» **Text block**
>>>>

When a solution is submitted, we use axe-core to run an automated audit of your code.

This picks out common accessibility issues like not using semantic HTML and not having proper heading hierarchies, among others.

This automated audit is fairly surface level, so we encourage to you review the project and code in more detail with accessibility best practices in mind.

How does the CSS report work?

When a solution is submitted, we use stylelint to run an automated check on the CSS code.

We've added some of our own linting rules based on recommended best practices. These rules are prefixed with frontend-mentor/ which you'll see at the top of each issue in the report.

The report will audit all CSS, SCSS and Less files in your repository.

How does the HTML validation report work?

When a solution is submitted, we use html-validate to run an automated check on the HTML code.

The report picks out common HTML issues such as not using headings within section elements and incorrect nesting of elements, among others.

<<<<

» **Supplied entries**

>>>>

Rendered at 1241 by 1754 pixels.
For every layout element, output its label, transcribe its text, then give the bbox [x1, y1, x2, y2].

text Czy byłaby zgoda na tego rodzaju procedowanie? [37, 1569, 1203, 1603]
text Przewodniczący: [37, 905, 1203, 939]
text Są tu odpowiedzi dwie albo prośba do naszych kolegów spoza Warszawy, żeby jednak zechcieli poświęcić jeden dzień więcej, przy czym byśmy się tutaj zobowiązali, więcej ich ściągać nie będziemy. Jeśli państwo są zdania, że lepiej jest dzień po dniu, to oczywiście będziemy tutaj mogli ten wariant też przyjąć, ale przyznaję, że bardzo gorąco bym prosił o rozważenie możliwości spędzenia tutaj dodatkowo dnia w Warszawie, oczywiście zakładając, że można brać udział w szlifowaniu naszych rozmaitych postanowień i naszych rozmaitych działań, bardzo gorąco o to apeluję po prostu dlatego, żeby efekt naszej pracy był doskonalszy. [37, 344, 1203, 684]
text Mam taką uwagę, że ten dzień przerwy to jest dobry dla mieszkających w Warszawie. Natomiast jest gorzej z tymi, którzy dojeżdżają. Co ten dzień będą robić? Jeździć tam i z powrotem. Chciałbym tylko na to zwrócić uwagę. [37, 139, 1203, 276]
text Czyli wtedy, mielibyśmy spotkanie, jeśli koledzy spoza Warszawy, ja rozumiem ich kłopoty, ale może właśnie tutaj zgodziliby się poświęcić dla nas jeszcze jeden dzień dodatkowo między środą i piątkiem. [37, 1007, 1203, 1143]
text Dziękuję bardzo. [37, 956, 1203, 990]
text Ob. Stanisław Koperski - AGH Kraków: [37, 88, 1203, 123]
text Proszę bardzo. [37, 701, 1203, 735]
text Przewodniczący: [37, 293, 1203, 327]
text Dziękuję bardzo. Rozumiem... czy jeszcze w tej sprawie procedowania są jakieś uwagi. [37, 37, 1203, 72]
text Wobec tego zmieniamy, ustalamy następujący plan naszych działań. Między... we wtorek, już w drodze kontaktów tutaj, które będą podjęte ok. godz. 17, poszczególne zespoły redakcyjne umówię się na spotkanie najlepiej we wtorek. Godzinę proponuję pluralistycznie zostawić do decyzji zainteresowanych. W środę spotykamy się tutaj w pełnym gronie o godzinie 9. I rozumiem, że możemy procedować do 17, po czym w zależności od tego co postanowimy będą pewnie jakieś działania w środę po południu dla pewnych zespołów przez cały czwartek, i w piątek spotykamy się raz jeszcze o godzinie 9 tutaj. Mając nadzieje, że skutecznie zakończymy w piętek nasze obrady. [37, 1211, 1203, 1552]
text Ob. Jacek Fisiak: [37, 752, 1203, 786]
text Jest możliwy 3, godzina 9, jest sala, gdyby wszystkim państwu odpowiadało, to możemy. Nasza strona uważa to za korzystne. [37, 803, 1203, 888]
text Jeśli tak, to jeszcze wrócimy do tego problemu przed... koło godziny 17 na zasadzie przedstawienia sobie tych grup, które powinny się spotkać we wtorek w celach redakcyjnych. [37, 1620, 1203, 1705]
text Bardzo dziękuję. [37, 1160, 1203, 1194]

<<<<

» **Required action A**
In the text about automated code reports, shorten the paragraph beginning "We've added some of our own linting rules" to a single sentence that keeps its main facts.
» **Required action B**
Write the next part of the text about automated code reports, picking up after its final sentence.

» **Exercise output A**
Custom linting rules based on recommended best practices have been added, each prefixed with frontend-mentor/, which appears at the top of every issue in the report.

» **Exercise output B**
Note that the report can pick up “invalid” attributes, which some frameworks automatically add to the HTML. These attributes are crucial for how the frameworks function, although they’re technically not valid HTML. As such, some projects can show up with many HTML validation errors, which are benign and are a necessary part of the framework.

How does the JavaScript validation report work?

When a solution is submitted, we use eslint to run an automated check on the JavaScript code.

The report picks out common JavaScript issues such as not using semicolons and using var instead of let or const, among others.

The report will audit all JS and JSX files in your repository. We currently do not support Typescript or other frontend frameworks.